Doit-on avoir peur de la digitalisation des banques ?

Michèle Papalia : L’innovation tire le secteur bancaire vers le haut. Il ne faut pas avoir peur de la digitalisation car elle permet de développer des services, de consacrer moins de temps à des activités chronophages pour se concentrer sur celles qui génèrent plus de valeur ajoutée. Elle permet aux banquiers de lancer de nouvelles offres sur le marché. Très digitalisé, Bpifrance est d’ailleurs inspirant de ce point de vue et se positionne comme facteur d’accélérateur des Fintech.

Attention toutefois. Si la digitalisation est source d’efficacité, elle peut menacer une relation privilégiée avec le client. Le digital facilite les opérations exécutées à toute heure avec une traçabilité sécurisée. Aléas humains et dysfonctionnements disparaissent presque totalement. Mais pour les recherches de solutions personnalisées, il faudra s’attacher à pendre plus de temps avec le client à des moments clé de sa vie. La digitalisation doit permettre de libérer du temps pour traiter les sujets importants des particuliers comme des entreprises. Il faut conserver des relations d’une excellente qualité avec les clients. Là est le défi à venir.

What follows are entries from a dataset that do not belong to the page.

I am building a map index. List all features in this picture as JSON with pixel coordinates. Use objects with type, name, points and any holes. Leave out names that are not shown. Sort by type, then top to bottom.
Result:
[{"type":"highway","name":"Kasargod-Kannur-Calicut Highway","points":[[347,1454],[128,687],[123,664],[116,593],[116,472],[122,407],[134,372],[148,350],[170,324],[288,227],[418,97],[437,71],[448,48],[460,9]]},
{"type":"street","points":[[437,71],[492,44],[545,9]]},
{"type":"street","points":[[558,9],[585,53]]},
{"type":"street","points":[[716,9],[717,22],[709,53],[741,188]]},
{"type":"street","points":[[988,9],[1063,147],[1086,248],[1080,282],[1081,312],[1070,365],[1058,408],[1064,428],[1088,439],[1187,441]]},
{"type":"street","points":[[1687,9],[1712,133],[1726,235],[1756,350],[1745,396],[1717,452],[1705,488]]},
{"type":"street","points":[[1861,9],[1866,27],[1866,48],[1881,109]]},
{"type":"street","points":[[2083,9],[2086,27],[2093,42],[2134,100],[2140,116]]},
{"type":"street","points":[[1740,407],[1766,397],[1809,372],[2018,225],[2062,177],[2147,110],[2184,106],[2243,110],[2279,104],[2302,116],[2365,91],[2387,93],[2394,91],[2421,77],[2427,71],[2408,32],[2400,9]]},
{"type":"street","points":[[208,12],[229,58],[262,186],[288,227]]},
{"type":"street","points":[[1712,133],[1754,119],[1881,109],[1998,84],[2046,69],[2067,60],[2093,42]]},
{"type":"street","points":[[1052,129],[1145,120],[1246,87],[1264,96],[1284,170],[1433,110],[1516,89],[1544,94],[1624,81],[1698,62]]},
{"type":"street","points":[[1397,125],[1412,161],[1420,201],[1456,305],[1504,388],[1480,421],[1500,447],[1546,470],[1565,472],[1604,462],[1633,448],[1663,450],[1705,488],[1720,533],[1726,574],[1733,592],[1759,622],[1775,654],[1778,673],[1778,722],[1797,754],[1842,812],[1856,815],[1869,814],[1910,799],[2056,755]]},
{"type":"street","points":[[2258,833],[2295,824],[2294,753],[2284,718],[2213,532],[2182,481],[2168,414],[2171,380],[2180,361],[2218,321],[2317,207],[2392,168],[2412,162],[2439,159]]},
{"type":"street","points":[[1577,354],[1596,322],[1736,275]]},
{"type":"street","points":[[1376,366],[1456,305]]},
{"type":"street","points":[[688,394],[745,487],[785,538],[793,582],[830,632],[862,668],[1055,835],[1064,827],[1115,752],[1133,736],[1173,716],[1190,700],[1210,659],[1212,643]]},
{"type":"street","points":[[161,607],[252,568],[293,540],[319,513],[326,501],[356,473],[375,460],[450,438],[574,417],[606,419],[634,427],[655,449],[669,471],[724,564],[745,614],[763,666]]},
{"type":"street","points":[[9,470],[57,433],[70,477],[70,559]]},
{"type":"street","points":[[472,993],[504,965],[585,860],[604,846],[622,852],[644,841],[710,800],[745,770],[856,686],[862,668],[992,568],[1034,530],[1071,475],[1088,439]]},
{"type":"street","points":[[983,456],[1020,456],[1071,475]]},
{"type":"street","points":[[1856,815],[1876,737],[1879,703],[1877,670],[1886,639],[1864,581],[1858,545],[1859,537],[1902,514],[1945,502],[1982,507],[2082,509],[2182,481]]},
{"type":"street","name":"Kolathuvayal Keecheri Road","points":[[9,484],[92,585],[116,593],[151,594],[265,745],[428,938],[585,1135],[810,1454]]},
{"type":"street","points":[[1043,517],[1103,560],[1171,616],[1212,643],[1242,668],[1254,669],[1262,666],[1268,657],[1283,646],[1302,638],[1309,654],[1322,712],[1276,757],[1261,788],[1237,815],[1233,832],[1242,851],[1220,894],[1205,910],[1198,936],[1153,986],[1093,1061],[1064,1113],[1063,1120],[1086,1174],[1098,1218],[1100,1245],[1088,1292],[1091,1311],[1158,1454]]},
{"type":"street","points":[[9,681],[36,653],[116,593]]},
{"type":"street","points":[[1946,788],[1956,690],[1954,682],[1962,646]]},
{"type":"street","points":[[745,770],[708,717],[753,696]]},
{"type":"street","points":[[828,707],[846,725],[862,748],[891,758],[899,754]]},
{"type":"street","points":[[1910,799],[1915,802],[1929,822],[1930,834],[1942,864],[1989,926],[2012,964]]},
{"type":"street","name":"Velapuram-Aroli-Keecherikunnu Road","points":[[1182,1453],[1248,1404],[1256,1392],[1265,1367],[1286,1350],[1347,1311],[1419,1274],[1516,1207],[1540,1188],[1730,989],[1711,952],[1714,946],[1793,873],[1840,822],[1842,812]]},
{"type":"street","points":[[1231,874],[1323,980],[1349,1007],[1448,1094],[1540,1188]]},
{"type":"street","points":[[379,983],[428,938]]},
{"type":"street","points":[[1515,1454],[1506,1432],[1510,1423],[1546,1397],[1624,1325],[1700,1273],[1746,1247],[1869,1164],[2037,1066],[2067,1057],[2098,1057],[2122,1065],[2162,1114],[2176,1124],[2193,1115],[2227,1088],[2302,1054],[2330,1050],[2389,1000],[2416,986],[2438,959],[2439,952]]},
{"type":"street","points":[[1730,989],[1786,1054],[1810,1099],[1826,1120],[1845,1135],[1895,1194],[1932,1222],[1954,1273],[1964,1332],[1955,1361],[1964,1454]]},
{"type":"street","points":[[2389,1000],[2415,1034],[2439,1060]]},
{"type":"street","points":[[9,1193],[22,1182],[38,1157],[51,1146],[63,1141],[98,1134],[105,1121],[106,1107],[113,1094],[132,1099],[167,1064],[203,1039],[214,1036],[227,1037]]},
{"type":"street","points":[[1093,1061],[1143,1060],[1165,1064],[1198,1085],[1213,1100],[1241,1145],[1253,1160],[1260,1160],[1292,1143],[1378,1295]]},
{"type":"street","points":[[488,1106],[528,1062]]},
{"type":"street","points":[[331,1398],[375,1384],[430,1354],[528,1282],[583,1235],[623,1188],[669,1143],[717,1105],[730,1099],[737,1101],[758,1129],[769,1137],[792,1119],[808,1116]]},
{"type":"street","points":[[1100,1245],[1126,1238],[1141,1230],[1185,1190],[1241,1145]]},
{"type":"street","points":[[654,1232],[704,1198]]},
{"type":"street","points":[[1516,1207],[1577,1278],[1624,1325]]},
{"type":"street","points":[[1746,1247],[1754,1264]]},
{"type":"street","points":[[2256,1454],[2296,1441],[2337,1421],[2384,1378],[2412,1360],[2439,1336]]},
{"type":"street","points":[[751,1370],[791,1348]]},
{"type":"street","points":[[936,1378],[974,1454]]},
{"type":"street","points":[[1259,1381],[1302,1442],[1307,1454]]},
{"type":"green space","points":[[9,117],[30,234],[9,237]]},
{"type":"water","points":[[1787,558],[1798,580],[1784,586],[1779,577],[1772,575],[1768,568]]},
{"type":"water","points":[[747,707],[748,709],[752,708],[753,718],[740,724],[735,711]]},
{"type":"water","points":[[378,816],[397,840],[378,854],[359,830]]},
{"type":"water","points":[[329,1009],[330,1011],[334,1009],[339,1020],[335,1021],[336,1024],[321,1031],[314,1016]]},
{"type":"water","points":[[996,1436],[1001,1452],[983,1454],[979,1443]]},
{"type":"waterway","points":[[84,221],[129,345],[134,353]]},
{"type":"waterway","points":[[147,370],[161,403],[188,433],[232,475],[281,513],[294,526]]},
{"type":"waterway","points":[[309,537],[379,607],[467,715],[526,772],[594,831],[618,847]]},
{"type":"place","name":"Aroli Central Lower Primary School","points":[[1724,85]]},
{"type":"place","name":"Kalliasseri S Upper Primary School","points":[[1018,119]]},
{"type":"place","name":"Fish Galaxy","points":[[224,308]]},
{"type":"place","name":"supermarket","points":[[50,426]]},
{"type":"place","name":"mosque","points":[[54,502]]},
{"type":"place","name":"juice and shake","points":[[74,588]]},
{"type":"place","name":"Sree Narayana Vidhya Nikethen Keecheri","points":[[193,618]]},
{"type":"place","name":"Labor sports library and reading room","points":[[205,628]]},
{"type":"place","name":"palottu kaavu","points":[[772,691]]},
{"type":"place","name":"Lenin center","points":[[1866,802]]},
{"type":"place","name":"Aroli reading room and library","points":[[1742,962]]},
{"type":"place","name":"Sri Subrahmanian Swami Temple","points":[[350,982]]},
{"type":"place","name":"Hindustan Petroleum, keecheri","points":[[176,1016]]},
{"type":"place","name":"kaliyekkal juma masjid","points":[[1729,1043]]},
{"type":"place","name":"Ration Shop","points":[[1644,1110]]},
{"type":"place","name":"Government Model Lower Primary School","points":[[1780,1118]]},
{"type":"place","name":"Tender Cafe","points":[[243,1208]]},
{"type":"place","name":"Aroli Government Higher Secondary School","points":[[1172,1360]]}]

Quid de l’accompagnement des entreprises au quotidien ?

Philippe La Cognata : Comme je l’indiquais, les nouvelles organisations plus spécialisées par segment de marché ont pour objectif de mieux répondre aux attentes de la clientèle, notamment des entreprises et des professionnels. Les plus petites entreprises, les TPE, qui constituent l’essentiel du tissu entrepreneurial d’Outre-Mer, méritent une attention particulière en termes d’accompagnement. Les banques en sont conscientes comme les autorités. C’est la raison pour laquelle chaque agence de l’IEDOM a mis en place un correspondant TPE qui est un service gratuit à l’écoute des dirigeants. Il les accompagne dans leur projet en les aidant à s’orienter vers les organismes compétents pour répondre à leurs besoins.

La banque s’ouvre à de nouveaux marchés : assurance, protection santé… Sera-t-elle bientôt globale ?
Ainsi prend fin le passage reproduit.